Beware that directly calling the model endpoint should only be done for testing purposes. If you want to make your model available for live predictions, it is advisable to add a proper REST API that handles incoming requests. How this can be done, will be described in the next step.

## Build REST API

#### Create Lambda Function for handling API <-> Sagemaker Endpoint traffic

First we will write a lambda function for handling the traffic between our REST API and our model enpoint. It will be receiving requests from the API as input, invoke the model endpoint and return the results.  

In [None]:
%%writefile serving_lambda.py

import os
import boto3
import json

endpoint_name = os.environ['ENDPOINT_NAME']
runtime= boto3.client('runtime.sagemaker')

def lambda_handler(event, context):
    print("Received event: " + json.dumps(event, indent=2))
    
    data = json.loads(json.dumps(event))
    payload = json.loads(data['data'])
    print(payload)
    
    # Format the data so that it can be processed by the model endpoint
    request_body = ""
    for sample in payload:
        request_body += ",".join([str(n) for n in sample]) + "|"
    request_body = request_body[:-1] 
    print("request_body: ", request_body)
    
    response = runtime.invoke_endpoint(EndpointName=endpoint_name,
                                       ContentType='text/csv',
                                       Body=request_body)
                                       
    label = response['Body'].read().decode('utf-8').strip("[]").strip("'")
    
    return label

#### Configure API Gateway

This tutrial will walk you through setting up API Gateway via the management console.
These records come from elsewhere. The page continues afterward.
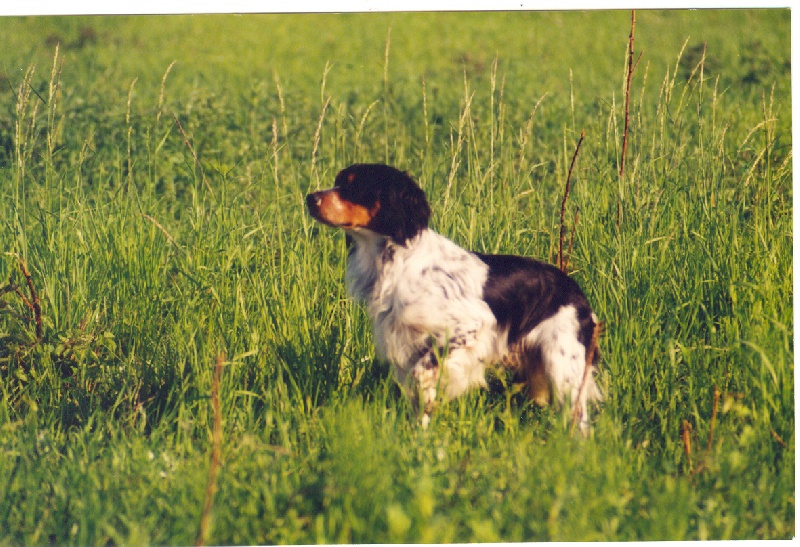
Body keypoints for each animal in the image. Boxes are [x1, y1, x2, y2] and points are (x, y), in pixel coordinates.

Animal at [306, 163, 602, 430]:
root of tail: (576, 292)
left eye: (355, 186)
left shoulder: (468, 326)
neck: (396, 259)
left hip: (563, 366)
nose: (310, 198)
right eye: (339, 181)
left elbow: (423, 375)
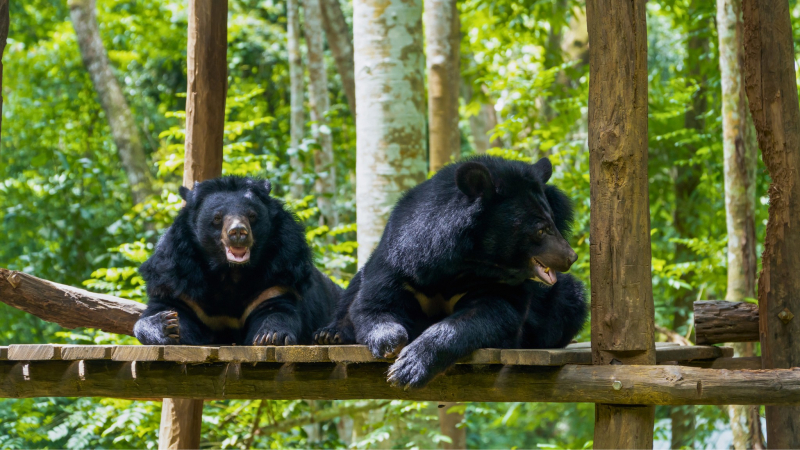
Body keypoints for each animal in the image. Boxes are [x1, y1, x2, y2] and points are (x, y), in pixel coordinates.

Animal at [133, 176, 341, 346]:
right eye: (217, 218)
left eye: (252, 215)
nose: (238, 232)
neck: (230, 271)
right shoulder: (178, 275)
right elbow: (166, 309)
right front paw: (167, 325)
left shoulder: (282, 270)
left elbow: (277, 309)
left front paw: (270, 335)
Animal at [314, 156, 587, 388]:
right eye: (540, 230)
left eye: (553, 222)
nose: (570, 257)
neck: (467, 262)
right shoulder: (400, 257)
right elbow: (374, 303)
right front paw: (390, 342)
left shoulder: (495, 284)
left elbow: (491, 313)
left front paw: (409, 368)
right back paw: (330, 334)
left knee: (569, 300)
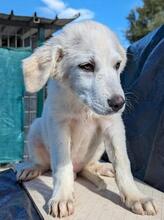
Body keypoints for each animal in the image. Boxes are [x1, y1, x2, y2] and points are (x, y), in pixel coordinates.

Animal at [17, 21, 157, 217]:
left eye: (117, 65)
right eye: (86, 66)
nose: (119, 103)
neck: (83, 107)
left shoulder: (113, 126)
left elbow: (123, 163)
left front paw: (135, 197)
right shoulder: (59, 127)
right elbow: (62, 166)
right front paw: (62, 197)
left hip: (99, 145)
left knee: (89, 166)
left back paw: (102, 167)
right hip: (36, 129)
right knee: (45, 164)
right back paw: (32, 168)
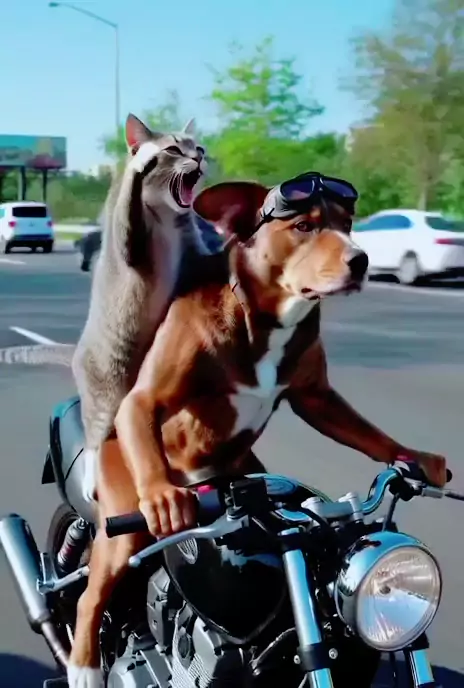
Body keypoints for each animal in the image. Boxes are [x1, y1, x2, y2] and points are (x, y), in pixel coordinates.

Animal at [67, 177, 447, 687]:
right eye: (304, 226)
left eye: (347, 222)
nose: (361, 260)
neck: (267, 319)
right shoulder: (148, 394)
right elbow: (143, 401)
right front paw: (166, 500)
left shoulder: (315, 395)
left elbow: (352, 423)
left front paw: (416, 460)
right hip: (120, 519)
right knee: (90, 595)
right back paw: (83, 666)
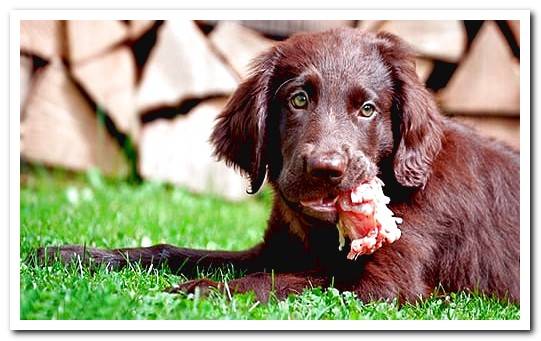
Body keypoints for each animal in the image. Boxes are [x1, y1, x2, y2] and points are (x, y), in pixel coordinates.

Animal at [38, 27, 520, 302]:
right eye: (299, 99)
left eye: (367, 109)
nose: (326, 168)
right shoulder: (272, 250)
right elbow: (179, 252)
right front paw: (76, 254)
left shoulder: (385, 286)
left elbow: (284, 280)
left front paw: (200, 291)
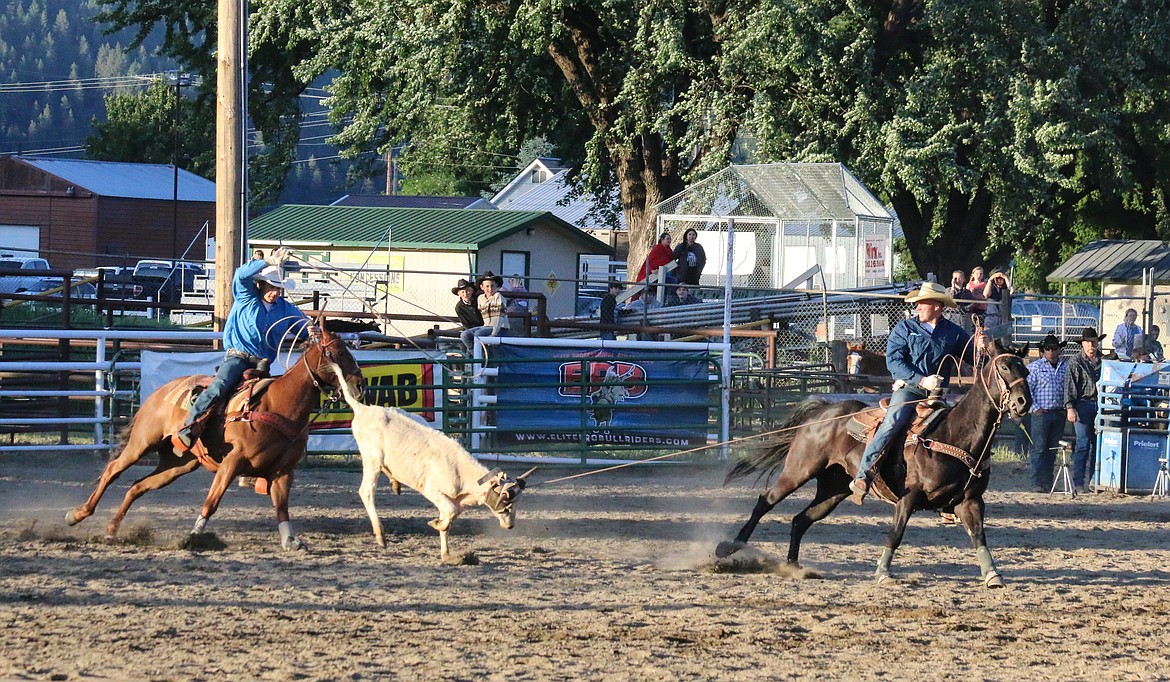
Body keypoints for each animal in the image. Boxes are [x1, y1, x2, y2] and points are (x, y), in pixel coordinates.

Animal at [64, 320, 362, 549]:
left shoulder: (283, 471)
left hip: (178, 464)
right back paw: (77, 514)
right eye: (336, 353)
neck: (279, 404)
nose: (359, 385)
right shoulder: (232, 462)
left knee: (138, 486)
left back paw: (112, 530)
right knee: (113, 469)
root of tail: (159, 393)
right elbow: (212, 501)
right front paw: (194, 536)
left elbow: (281, 508)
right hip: (142, 443)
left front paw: (291, 541)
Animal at [716, 339, 1029, 589]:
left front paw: (993, 575)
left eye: (1025, 370)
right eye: (1004, 368)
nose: (1023, 402)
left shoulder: (970, 501)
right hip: (799, 470)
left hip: (834, 489)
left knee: (801, 519)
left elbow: (979, 536)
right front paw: (882, 573)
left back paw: (793, 567)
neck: (955, 434)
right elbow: (896, 533)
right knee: (765, 501)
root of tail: (823, 412)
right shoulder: (908, 497)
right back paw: (729, 548)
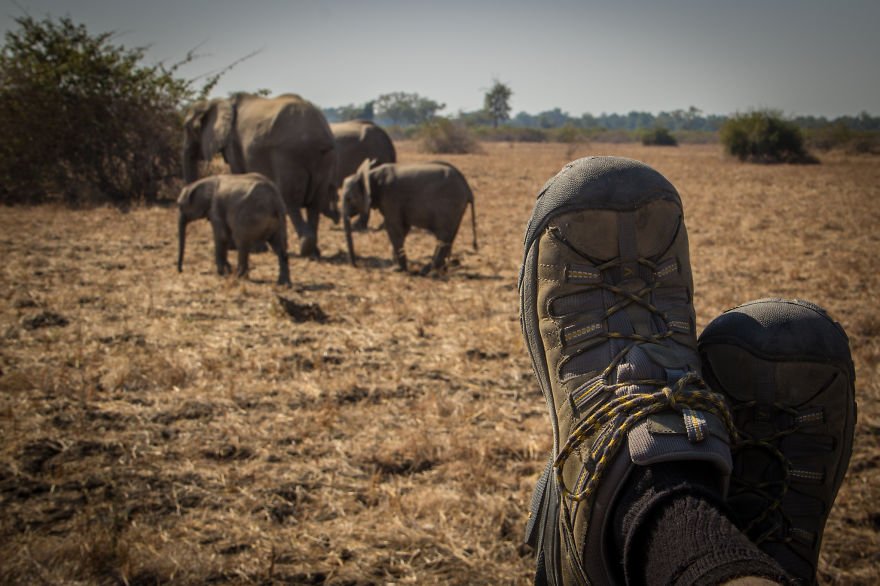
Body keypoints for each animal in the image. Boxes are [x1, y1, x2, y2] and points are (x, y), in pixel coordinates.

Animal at [181, 93, 336, 256]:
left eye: (187, 128)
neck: (219, 102)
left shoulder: (233, 145)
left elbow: (240, 176)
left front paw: (254, 249)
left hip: (289, 155)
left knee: (291, 200)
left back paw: (305, 248)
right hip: (325, 157)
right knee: (315, 203)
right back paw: (314, 251)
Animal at [342, 157, 478, 272]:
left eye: (349, 199)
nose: (355, 265)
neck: (370, 175)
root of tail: (467, 188)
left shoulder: (391, 198)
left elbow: (393, 228)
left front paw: (397, 269)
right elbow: (403, 229)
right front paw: (397, 266)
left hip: (449, 204)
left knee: (442, 235)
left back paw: (428, 271)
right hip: (457, 209)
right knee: (449, 236)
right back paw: (438, 269)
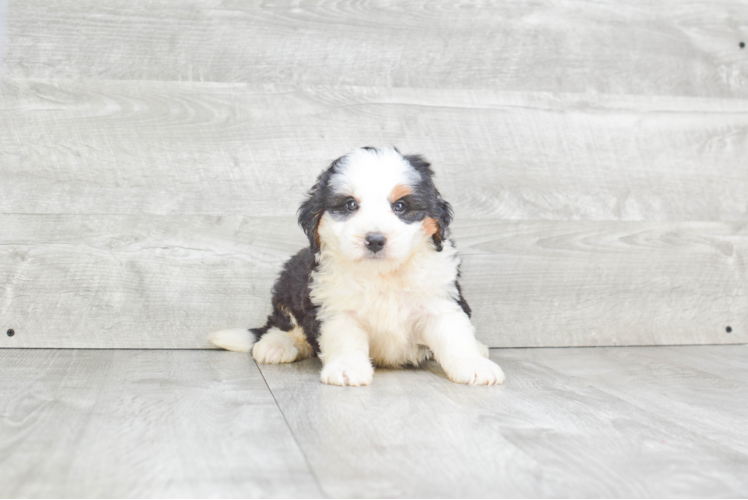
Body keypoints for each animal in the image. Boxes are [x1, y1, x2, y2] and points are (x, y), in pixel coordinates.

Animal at [209, 146, 508, 386]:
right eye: (350, 204)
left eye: (400, 206)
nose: (374, 240)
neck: (382, 274)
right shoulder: (336, 309)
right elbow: (345, 340)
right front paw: (346, 369)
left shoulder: (440, 301)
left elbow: (455, 337)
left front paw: (475, 366)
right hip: (289, 283)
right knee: (282, 325)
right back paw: (275, 345)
If you whish to run this in production, it is advisable to provision and configure this ressource with an infrastructure management tool, such as AWS Cloud Formation or Terraform. 

##### Step I: Go to API Gateway & Select Create new REST Endpoint

![REST API](img/REST.png)

##### Step II: Choose a name and create a new API

![REST API](img/CREATE_NEW.png)

##### Step III: Create a new method of type POST and choose your lambda as target

![REST API](img/POST.png)

##### Step IV: Deploy API

![REST API](img/DEPLOY.png)

##### Step V: Go to APIs --> Stages --> Inspect your newly created stage and collect Invocation Endpoint
Set invocation endpoint URL as environemnt variable `"API_URL"`

#### Invoke Request against REST API

After you have successfully created your REST API with API Gateway, you can now test it.

In [None]:
import requests

url = os.getenv("API_URL")
payload = json.dumps({"data":"[[-0.6396528091784842, 0.3738717119645826, -0.9980179785096928, 1.0, 0.0, 0.0, 1.0, 0.0, 0.0]]"})
print(f"Calling ML Api with the following payload {payload}")
response = requests.post(url, data=payload)
print("*"*20)
print(f"Return Message. Status code: {response.status_code}, Message: {response.text}")

### Outro 

That's it. After following all steps, you should now have successfully created an end-to-end ml pipeline with AWS Sagemaker and configured a REST API that serves your predictions online. WOW!!!